Rice, born in the Seventh Ward in 1808, apprenticed as a woodworker but abandoned the artisanal life for a theatrical one (he was not alone in segueing from a collapsing craft into the flourishing world of commercial culture). Drifting west, Rice worked as a stagehand and bit player throughout the Mississippi Valley. In 1828, according to one version of the story, he came across a crippled old slave named Jim Crow who did an odd shuffling dance. Rice borrowed the man’s style, his persona, even his clothes, and fashioned a song-and-dance routine that became an instant sensation. Dressed in a dilapidated, ill-fitting costume, with patched breeches, a broad-brimmed hat, and holes in his shoes, Rice would roll his body lazily from one side to the other while singing his waggish signature ditty in exaggerated dialect.
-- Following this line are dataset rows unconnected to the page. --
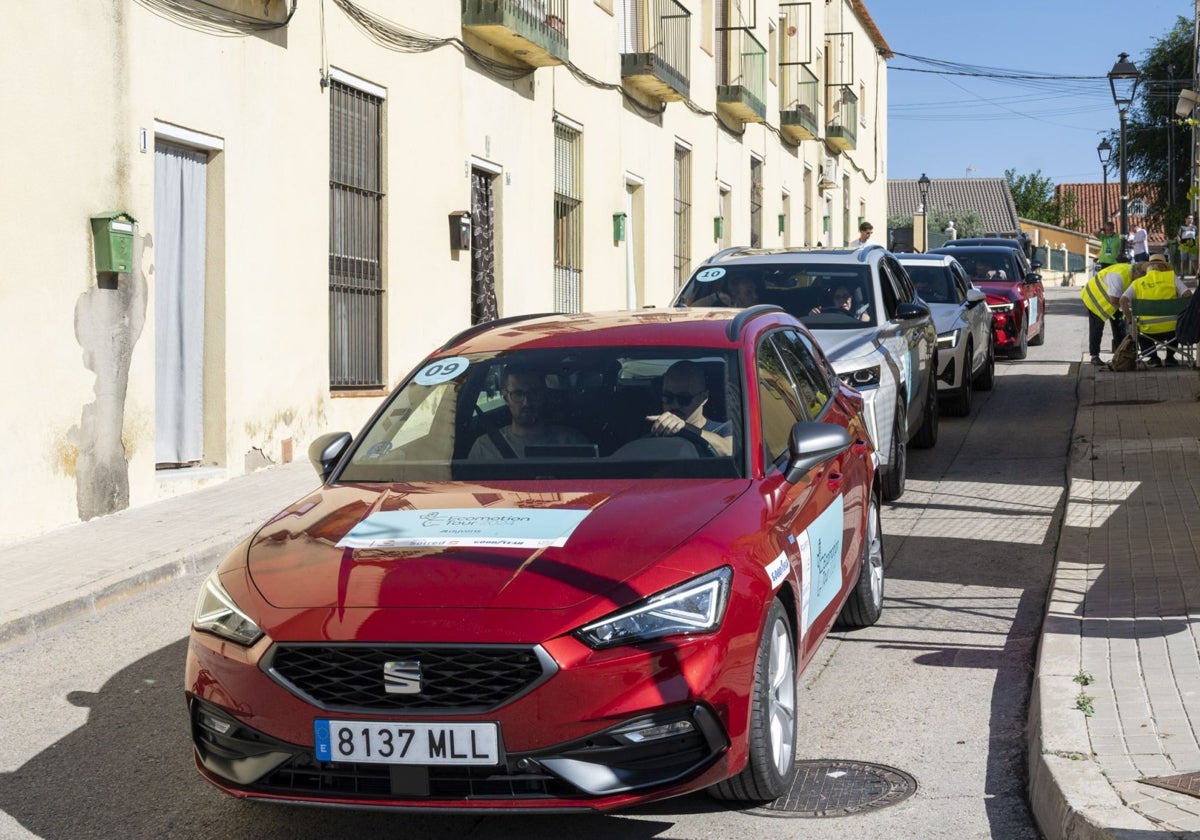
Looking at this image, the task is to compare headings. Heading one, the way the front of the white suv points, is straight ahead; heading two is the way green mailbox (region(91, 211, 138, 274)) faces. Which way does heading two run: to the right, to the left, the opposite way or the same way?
to the left

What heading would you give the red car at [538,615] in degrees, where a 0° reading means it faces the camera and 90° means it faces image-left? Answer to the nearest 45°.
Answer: approximately 45°

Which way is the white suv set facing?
toward the camera

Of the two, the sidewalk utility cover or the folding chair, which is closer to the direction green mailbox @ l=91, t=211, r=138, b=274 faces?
the sidewalk utility cover

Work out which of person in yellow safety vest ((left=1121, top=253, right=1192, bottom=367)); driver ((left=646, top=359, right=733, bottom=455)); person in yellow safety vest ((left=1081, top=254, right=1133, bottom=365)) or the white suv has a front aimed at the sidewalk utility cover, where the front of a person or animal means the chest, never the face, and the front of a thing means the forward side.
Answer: the white suv

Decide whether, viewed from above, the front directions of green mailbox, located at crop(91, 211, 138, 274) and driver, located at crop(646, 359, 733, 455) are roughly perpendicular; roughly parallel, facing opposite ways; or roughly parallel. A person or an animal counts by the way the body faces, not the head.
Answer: roughly perpendicular

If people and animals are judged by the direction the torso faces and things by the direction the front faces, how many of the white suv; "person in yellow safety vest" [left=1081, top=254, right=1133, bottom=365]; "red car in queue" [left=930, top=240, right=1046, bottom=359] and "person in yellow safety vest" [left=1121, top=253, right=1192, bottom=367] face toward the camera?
2

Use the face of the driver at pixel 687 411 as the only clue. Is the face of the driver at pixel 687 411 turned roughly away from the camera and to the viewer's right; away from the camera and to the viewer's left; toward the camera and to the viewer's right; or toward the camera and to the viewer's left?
toward the camera and to the viewer's left

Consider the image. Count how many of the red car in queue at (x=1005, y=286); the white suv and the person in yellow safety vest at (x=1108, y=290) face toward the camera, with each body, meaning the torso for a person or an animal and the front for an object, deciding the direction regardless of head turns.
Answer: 2

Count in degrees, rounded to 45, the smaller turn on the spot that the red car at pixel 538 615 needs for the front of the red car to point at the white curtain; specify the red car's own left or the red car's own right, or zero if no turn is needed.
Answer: approximately 135° to the red car's own right

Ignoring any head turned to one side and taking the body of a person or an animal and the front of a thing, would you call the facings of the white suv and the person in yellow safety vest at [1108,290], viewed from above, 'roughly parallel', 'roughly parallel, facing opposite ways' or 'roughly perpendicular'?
roughly perpendicular

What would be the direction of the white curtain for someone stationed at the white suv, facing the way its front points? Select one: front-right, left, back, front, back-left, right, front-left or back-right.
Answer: right

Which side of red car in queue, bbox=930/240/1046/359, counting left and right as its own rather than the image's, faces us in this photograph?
front

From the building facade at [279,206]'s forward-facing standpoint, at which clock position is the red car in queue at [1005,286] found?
The red car in queue is roughly at 9 o'clock from the building facade.
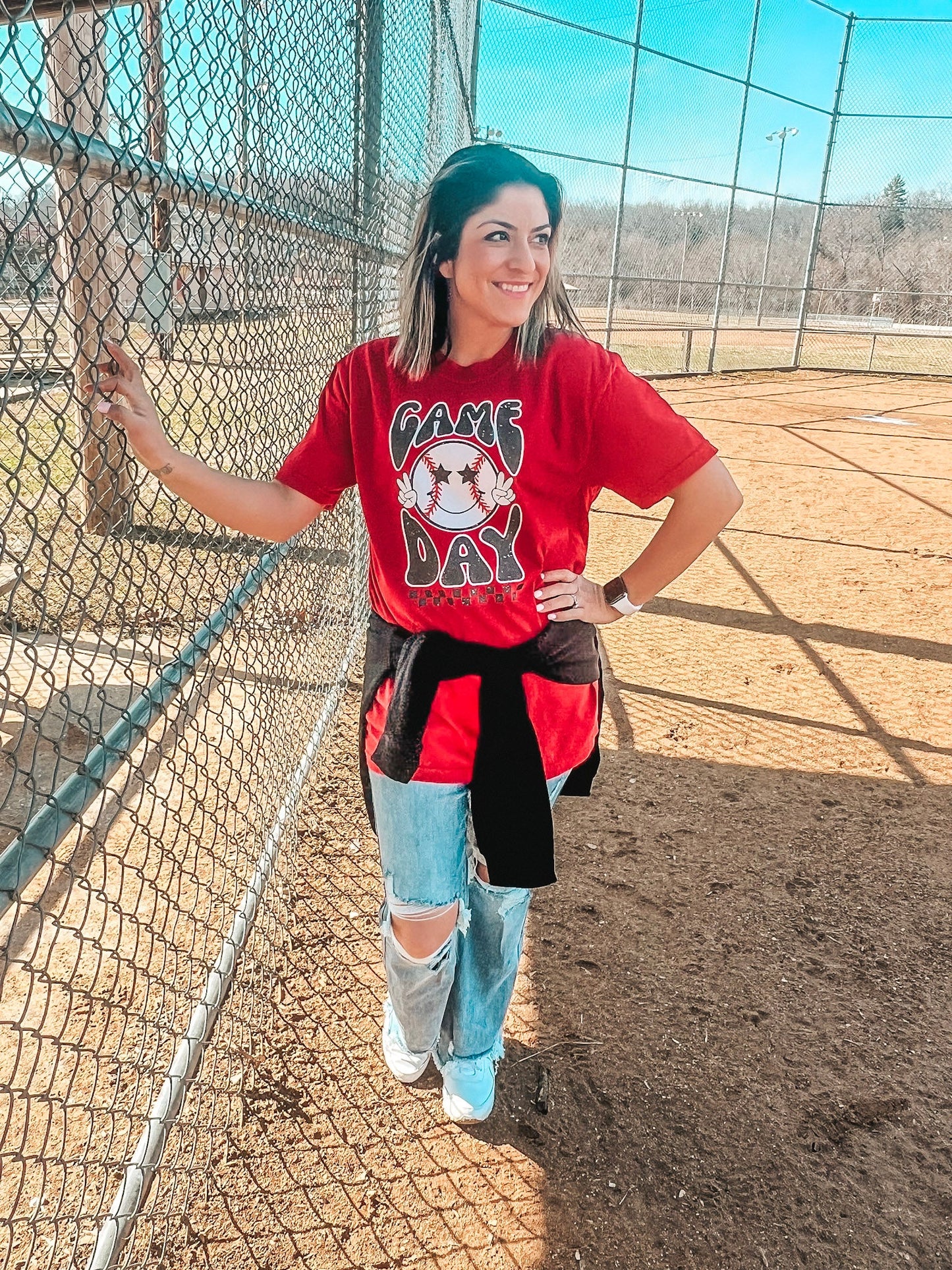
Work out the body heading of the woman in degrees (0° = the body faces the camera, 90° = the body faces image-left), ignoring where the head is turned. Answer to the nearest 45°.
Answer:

Audiences used to the high-stepping tapping of Irish jigs thrilled to the black-derived shuffle (ancestor of the soft shoe), in which the feet remained close to the ground and upper-body movements carried the action.
By the late 1820s Rice was serving up his alleged Negro songs and dances as brief burlesques and bits of comic relief in circuses, theaters, museums, and pleasure gardens throughout the West. In November 1832 he brought his routine back home. Spectacularly successful, Rice regularly “jumped Jim Crow” at the Bowery Theater, sandwiched between plays as an entr’acte. In January 1833 he staged a full “Ethiopian Opera”—Long Island Juba, or, Love by the Bushel—featuring a group of “blacks.” And in May 1834 he put his character to topical use as a participant in a play called Life in New York, or, the Major’s Come, in which Rice tunefully discussed a ride in an omnibus, a trip to Harlem, and life in the Five Points.
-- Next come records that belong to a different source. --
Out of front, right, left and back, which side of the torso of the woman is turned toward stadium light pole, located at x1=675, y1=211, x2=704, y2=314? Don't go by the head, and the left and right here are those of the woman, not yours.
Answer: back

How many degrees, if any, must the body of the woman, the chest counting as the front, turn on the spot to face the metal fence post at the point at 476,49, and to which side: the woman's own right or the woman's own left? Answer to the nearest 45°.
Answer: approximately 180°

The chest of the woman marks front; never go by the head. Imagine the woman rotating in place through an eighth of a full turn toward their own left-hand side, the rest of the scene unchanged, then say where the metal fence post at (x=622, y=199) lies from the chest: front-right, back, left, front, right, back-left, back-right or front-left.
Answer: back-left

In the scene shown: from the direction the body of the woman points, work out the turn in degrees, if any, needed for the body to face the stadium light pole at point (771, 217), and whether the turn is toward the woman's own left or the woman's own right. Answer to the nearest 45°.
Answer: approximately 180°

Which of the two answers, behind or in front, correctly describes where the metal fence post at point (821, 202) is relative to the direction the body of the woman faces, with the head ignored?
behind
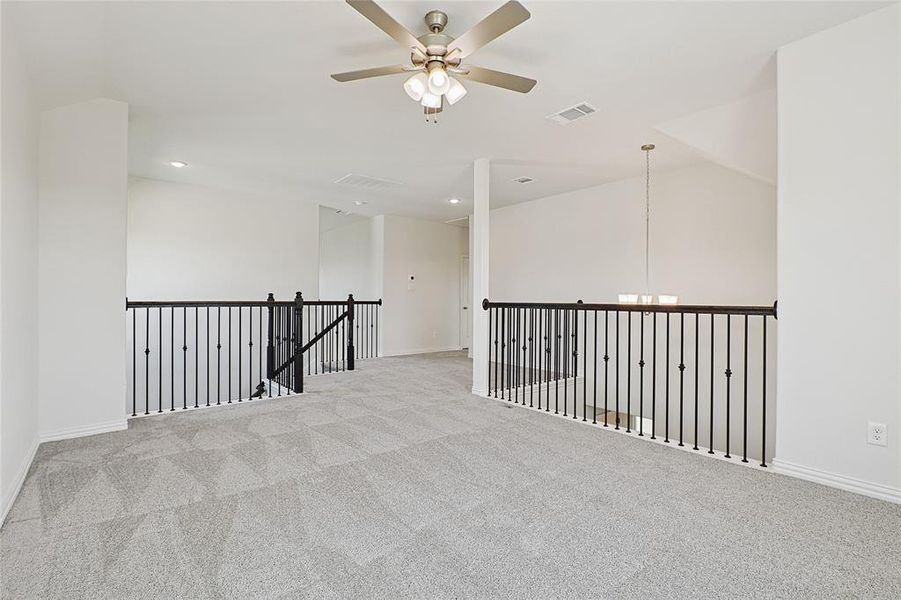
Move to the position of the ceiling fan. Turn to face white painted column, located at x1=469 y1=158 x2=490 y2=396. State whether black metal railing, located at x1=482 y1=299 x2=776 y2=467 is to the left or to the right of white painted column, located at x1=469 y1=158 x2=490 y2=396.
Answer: right

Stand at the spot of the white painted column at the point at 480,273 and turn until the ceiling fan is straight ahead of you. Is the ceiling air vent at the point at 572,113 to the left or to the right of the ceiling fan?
left

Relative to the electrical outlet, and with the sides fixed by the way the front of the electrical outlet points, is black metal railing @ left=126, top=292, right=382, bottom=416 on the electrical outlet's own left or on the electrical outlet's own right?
on the electrical outlet's own right

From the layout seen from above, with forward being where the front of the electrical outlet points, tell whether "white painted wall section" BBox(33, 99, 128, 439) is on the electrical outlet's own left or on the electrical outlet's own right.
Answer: on the electrical outlet's own right

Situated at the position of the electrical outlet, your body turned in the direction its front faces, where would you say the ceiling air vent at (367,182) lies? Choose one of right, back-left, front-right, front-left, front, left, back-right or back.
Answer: right

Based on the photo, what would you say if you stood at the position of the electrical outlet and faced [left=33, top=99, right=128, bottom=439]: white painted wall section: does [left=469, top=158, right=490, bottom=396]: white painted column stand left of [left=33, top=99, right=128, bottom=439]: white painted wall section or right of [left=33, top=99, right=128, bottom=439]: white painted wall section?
right

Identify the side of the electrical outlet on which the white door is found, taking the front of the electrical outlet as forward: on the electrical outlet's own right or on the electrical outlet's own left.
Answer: on the electrical outlet's own right

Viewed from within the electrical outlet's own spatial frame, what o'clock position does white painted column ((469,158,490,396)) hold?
The white painted column is roughly at 3 o'clock from the electrical outlet.
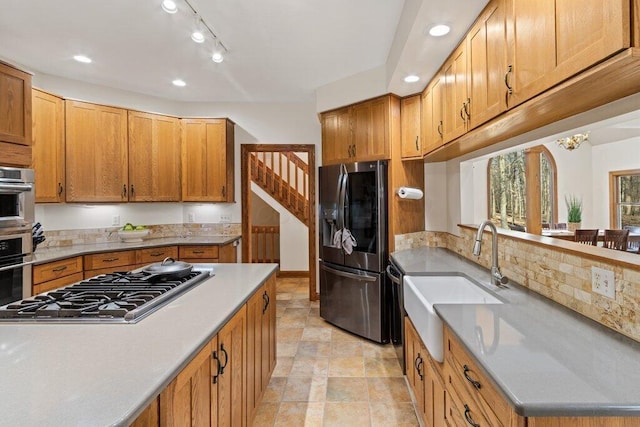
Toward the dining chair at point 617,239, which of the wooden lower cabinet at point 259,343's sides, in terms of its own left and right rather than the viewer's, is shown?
front

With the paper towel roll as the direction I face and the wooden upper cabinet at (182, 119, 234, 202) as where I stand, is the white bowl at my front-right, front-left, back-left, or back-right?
back-right

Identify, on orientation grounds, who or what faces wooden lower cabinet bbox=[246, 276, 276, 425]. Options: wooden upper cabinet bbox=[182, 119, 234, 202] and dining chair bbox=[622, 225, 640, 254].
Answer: the wooden upper cabinet

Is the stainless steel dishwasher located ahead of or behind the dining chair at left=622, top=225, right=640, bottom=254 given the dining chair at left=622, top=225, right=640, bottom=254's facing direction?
behind

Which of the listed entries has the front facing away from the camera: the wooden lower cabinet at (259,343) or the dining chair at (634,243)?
the dining chair

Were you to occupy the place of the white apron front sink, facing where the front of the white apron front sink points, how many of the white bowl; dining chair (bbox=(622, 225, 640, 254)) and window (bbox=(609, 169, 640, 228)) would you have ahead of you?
1

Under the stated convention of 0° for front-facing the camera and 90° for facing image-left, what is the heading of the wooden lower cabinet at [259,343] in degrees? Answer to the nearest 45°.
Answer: approximately 270°

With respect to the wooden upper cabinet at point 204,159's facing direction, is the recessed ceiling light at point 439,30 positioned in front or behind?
in front

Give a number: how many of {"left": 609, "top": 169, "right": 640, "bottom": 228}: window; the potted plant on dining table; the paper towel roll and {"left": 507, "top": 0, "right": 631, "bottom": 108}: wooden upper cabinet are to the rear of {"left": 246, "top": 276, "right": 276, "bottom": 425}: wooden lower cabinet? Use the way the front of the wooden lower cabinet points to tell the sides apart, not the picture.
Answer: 0

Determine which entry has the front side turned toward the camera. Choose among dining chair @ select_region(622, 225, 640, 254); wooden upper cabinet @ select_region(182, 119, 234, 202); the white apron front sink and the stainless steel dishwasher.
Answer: the wooden upper cabinet

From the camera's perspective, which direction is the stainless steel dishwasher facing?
to the viewer's left

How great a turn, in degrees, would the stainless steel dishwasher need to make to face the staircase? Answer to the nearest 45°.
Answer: approximately 45° to its right

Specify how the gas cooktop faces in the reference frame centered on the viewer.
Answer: facing the viewer and to the right of the viewer

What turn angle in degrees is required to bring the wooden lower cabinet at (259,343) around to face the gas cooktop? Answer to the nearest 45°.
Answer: approximately 135° to its right

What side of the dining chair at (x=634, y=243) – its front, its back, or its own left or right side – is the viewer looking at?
back

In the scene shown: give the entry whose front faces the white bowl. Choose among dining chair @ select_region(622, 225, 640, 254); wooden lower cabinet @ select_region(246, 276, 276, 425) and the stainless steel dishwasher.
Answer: the stainless steel dishwasher

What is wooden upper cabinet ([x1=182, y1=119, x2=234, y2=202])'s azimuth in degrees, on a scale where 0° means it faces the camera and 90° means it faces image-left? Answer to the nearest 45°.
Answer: approximately 0°

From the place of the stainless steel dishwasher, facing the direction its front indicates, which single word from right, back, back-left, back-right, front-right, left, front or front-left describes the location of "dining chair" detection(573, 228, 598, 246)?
back-right

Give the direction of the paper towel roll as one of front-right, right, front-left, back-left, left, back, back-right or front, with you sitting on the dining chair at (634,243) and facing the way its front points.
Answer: back-left

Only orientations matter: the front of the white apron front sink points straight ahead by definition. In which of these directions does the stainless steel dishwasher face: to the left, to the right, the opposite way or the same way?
the same way

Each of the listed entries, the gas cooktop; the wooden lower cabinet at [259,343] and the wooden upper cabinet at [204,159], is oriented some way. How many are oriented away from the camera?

Guised in blackface, the artist could also safely mock elites, snobs, and condescending moralists. But if Rice’s Ethiopian operas skewered upper-class manners and pretensions, they mainly lampooned blacks. Jim Crow, the slow-witted, irrepressibly comic “plantation darky,” was soon joined by Zip Coon, the second essential stereotype of the nascent minstrel tradition. Where Jim Crow evoked the rural South, Zip Coon, a fancied creature of the urban North, was a foolish, foppish, self-satisfied dandy. An ultramodish dresser, he was given to skintight pantaloons, a lacy jabot, a silk hat, a lorgnon held with effeminate affectation, and his beloved “Long Tail Blue,” an indigo coat with padded shoulders and long swishing tails.
T.D. Rice as Jim Crow, 1833. During Rice’s performances at the Bowery Theater, enthusiastic audiences routinely clambered onto the stage, leaving him little room to perform. (© Collection of The New-York Historical Society)
Rice and other minstrels assembled the Zip Coon image from fact and fiction. There were blacks who thrived on imitating (or parodying) white dandies—who enjoyed wearing flamboyant, brightly colored, occasionally mismatched articles of clothing, purchased cheaply in urban markets. White minstrels gained familiarity with black manners, games, and dances in the racially integrated streets, taverns, and brothels of the Five Points or waterfront.